The cliff? The rocks below wet like lips?

Those flops of seaweed and blue mussel shells,

barnacles in their beak pucker white.

It’s too late, the sea wind sings, checking the watch,

thin and gold among the dark hairs of the wrist.

The wind will wear you, won’t she, work her way

through to the boy inside.


LKD said...

I have no problem with the second person being the suit in the poem.

The poem's damned good. I haven't read any of its previous incarnations. Revision is hard work. One must be careful yet ruthless. Brave of you to do it here in public.

I like the last line a hell of a lot.

I misread it as:

The wind will wear you, won't she, work her way through the boy inside.

Through. Not through to.

Which is how I feel on windy days. Like the wind is working its way through me.

Glad I came here and stayed a while.

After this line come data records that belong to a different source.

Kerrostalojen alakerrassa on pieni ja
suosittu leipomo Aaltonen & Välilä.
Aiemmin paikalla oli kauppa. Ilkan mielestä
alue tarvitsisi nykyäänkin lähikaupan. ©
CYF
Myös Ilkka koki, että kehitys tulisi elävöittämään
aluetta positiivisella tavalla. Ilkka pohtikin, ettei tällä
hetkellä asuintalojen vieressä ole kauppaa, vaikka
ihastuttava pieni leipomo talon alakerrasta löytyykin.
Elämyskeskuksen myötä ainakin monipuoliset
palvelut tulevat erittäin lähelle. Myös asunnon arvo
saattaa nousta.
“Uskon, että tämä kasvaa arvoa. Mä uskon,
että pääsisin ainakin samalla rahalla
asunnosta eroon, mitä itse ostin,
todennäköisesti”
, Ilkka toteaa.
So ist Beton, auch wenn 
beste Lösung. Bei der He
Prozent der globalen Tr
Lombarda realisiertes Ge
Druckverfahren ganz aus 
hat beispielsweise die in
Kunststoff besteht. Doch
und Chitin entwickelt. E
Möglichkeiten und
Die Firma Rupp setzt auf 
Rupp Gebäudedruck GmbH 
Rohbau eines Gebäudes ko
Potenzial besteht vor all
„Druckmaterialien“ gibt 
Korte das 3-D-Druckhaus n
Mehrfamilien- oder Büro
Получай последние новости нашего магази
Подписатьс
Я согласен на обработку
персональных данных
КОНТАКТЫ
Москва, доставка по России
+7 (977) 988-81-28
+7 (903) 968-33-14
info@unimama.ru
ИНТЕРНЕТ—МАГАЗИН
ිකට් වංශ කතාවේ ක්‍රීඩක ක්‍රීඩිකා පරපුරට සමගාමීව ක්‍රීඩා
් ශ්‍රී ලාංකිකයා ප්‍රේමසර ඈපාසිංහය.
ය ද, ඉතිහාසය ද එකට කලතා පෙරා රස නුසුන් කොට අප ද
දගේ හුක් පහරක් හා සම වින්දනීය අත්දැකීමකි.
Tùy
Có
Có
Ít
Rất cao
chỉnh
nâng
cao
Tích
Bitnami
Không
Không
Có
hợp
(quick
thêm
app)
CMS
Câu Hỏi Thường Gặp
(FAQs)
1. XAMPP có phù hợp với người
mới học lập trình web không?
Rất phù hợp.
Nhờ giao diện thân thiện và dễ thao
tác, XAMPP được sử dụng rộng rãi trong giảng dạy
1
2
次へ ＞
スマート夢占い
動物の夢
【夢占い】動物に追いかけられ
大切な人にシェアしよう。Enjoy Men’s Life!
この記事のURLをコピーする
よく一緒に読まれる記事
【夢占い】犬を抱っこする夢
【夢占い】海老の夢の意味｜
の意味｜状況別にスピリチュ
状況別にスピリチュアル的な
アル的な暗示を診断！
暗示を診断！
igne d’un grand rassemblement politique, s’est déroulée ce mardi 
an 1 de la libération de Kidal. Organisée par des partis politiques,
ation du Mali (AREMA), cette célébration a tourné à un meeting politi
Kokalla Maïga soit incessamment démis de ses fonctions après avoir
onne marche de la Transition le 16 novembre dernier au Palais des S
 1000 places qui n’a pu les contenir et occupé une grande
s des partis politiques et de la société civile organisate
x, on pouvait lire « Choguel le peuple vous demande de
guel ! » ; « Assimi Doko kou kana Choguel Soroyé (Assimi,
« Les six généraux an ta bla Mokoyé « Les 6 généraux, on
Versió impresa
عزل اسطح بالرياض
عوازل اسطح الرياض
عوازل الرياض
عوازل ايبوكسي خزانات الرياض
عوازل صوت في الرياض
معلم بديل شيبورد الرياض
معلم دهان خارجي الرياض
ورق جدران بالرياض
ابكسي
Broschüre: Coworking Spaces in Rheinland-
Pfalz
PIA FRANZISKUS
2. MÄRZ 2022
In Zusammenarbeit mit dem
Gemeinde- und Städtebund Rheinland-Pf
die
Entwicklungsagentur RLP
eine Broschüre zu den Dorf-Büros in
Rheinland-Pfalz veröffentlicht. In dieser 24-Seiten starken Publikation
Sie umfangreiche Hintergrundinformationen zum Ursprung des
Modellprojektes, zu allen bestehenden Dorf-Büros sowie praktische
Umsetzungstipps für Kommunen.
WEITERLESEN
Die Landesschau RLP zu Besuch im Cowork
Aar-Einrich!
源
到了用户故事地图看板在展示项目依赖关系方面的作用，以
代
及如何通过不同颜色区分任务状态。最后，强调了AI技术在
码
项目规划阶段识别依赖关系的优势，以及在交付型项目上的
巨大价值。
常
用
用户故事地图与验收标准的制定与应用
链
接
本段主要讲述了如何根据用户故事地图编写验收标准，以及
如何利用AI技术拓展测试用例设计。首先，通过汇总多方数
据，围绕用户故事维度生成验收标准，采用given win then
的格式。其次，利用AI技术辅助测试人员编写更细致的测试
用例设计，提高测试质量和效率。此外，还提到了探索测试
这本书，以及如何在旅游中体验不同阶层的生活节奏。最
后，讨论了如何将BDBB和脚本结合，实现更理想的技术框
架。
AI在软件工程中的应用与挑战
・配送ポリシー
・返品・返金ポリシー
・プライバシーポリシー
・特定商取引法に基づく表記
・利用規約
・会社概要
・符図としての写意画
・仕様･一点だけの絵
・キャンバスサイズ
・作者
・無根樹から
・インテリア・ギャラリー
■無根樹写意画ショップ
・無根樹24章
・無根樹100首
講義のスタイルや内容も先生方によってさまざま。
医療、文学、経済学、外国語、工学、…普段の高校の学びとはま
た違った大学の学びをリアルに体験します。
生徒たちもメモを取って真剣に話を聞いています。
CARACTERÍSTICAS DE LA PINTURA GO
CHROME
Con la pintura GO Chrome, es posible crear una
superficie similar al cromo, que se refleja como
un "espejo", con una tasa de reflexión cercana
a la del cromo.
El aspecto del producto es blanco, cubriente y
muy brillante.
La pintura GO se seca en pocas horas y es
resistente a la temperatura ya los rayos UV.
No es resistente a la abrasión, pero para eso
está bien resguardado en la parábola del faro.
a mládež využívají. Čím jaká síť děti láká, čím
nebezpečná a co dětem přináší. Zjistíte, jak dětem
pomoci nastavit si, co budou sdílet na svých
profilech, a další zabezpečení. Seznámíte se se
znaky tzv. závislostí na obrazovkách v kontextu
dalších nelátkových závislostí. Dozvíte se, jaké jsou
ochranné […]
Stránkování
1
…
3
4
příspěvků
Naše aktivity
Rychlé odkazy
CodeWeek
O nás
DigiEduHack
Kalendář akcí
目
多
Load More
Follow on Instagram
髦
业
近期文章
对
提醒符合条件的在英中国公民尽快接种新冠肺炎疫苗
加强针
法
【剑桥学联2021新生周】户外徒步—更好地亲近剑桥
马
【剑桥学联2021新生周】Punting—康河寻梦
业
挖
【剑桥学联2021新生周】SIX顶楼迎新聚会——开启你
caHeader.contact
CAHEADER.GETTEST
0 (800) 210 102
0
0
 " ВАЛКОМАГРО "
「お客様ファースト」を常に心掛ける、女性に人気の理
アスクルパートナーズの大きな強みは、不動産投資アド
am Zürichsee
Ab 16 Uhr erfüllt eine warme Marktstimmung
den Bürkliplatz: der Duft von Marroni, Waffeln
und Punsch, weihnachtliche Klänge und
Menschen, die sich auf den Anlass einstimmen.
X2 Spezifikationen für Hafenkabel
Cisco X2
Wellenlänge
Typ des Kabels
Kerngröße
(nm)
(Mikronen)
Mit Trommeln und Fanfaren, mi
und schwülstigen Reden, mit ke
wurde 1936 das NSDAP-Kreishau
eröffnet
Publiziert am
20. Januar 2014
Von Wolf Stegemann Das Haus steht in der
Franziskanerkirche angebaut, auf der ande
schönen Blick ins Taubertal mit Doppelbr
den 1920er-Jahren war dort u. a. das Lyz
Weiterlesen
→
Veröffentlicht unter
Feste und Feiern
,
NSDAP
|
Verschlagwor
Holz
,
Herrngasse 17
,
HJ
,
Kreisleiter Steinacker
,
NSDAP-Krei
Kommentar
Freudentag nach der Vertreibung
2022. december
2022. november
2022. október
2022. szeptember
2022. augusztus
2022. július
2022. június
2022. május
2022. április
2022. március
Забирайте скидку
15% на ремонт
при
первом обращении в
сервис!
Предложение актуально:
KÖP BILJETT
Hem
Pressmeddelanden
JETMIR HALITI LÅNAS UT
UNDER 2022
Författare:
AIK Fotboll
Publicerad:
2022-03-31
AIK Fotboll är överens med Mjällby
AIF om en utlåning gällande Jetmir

Been cruising through, too fast.

Damned glad to see you're finally allowing comments here too.

Glenn Ingersoll said...

hi Laurel,

Thanks for adding a few thoughts. I presented the poem tonight to my little writers group. I don't have a handle on it yet, but it's interesting trying things.


LKD said...

Do you find that reading a poem that's in progress or in process or whatever the hell one might call a poem that's not there yet helps you help the poem?

I guess what I'm asking has to do with how real a poem feels when it's read out loud to even one other person rather than read silently or aloud to oneself--does the realitly of the reading experience help you see/hear/feel the poem more clearly?

Thus, making the revision process easier?